Financial results have fueled a feud between Schnatter and Papa John's current management. Each points to the other as the problem. And they're both right and wrong. The problems are real and a focus on blame fixes nothing.
Take the earnings call remark about July sales:
As noted by [CEO Steve Ritchie] and outlined in our earnings press release, the recent events impacted July sales in North America. Our North America comparable sales for our 7th fiscal period, which occurred from July 2, 2018, to July 29, 2018, were approximately negative 10.5%.
"Recent events" mean Schnatter's use of racially objectionable language. (Although his blame on the conflict between NFL management and players taking a knee over racial justice for even more bad financial results last fall didn't help.)
Ritchie and the rest of management are right that Schnatter has to stop talking. When what you're saying is demonstrably failing to help the business, continuing becomes active damage.
However, Schnatter is not the sole source of problems in the company. Here's another part of the earnings call:
We're forecasting North America comparable sales of negative 7% to negative 10% for the full year, taking into account the significant and negative impact of the July 11 media coverage, and the continued media coverage. We are forecasting International comp sales of negative 2% to positive 1% for 2018.

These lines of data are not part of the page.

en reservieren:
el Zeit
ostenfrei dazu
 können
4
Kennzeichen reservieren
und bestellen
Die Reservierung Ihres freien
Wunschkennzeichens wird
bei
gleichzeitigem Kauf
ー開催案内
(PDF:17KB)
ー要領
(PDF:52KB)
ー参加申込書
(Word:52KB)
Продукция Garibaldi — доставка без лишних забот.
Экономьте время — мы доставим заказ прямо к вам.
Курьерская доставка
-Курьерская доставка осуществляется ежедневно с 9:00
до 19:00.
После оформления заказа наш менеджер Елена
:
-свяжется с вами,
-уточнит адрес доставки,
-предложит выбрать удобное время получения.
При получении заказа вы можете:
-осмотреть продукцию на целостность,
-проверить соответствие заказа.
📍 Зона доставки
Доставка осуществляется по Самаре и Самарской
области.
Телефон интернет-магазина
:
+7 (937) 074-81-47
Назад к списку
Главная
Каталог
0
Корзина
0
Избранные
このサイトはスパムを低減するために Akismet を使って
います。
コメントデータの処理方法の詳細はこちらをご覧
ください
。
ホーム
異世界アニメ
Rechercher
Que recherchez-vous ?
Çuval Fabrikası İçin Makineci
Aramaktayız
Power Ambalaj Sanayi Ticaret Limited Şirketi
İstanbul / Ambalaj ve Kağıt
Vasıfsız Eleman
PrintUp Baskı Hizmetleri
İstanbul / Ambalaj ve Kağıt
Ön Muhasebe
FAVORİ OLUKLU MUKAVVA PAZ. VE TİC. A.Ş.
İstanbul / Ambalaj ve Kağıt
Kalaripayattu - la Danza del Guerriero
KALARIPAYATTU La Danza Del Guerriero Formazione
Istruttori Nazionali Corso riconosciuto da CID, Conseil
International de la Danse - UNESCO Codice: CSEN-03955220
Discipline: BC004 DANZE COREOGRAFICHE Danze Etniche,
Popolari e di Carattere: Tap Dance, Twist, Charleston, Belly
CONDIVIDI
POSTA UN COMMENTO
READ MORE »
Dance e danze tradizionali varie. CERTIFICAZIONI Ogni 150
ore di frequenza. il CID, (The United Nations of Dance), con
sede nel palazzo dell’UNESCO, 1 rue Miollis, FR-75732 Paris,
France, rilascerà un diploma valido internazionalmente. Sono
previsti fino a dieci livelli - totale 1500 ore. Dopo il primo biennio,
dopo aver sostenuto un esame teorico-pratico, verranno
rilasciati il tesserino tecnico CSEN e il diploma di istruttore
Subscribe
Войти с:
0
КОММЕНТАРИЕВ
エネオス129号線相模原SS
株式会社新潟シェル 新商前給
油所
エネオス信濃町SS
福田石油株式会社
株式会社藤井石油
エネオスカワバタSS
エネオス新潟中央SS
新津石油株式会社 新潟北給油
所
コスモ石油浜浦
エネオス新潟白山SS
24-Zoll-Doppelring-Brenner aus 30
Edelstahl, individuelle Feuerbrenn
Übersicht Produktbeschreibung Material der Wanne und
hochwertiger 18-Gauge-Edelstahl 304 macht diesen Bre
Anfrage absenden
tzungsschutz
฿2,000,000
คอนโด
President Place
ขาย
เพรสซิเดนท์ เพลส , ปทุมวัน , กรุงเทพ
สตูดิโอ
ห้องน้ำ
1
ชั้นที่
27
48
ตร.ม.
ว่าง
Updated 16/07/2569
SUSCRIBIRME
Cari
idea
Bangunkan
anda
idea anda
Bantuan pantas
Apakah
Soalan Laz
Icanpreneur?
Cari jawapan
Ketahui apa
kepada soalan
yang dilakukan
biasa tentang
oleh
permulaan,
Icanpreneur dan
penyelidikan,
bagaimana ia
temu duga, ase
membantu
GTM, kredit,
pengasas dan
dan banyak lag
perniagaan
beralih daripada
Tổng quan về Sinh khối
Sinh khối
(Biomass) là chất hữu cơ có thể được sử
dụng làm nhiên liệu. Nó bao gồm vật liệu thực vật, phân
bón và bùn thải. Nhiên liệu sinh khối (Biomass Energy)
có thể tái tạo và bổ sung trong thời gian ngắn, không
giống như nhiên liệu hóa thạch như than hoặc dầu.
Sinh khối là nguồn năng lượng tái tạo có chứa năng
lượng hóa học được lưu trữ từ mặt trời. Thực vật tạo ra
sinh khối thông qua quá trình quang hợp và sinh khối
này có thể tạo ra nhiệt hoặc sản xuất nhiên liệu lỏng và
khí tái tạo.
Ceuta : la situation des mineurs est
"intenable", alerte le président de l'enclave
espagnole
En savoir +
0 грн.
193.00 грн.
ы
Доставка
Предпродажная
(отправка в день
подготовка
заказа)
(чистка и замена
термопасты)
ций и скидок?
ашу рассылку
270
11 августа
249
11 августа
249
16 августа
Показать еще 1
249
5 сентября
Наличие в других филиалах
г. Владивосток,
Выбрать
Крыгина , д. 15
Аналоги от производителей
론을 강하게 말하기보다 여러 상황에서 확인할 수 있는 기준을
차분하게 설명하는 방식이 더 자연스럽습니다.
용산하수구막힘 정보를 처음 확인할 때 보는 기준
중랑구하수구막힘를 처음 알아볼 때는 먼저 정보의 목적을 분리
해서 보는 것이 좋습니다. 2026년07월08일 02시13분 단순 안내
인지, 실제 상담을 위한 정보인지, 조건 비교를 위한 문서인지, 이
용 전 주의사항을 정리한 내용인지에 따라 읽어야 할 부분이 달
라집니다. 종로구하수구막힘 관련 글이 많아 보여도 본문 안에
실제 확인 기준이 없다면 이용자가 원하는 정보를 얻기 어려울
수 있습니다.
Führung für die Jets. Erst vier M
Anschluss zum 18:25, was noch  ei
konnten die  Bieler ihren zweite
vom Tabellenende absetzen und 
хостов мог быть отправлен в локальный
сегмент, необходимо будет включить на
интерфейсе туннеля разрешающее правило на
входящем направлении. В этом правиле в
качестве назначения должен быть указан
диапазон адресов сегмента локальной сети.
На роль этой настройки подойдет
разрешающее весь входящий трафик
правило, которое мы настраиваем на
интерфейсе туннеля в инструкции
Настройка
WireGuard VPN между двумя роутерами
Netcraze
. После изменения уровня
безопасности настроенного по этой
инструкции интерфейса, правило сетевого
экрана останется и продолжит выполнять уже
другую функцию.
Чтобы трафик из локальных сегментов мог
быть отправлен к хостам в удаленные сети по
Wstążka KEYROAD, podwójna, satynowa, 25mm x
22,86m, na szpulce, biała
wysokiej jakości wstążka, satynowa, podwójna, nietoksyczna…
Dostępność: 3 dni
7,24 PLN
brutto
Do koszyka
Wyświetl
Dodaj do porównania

It stretches credulity that such a large continuing plunge in comparable sales -- a critical retail metric that looks at changes of sales revenue in existing stores to keep expansions from providing a potentially misleading view of growth -- will all be due to the report of what Schnatter said. That seems disingenuous.
We have also begun an external audit of Papa John's culture and will address any improvements that are recommended at its conclusion. Our entire leadership team understands the importance of getting our culture and business improvements right.
The Forbes reporting specifically identified Ritchie himself as a Schnatter loyalist "who [helped] enable its 'bro' culture." The CEO is as much on the hook as the former chairman and anticipated poor results sit equally with the management team and its behavior.
Schatter has been vocal about problems he claims are due to management. And he's right, as there are clear issues that the financial results show. Many started on his watch: Schnatter said, "Papa John's has been on the decline for a year-and-a-half to two years," although he was CEO until December of last year and chairman until last month.
But the company hasn't turned around yet and management has set the expectation for it to do even worse.
Bad publicity can hurt a business for a while -- sometimes a long while. When a business keeps heading downhill, there are more fundamental issues.
Papa John's had already had started falling further behind competitors Pizza Hut and Domino's, largely because it lacked a value-based message, according to at least one analyst.
A focus on blame stems from a need to protect ego, which frequently is in plentiful supply among people in upper management. Both sides in this conflict don't act as though there are more important things to address. All blame does is waste time if what you really want to do is to improve things.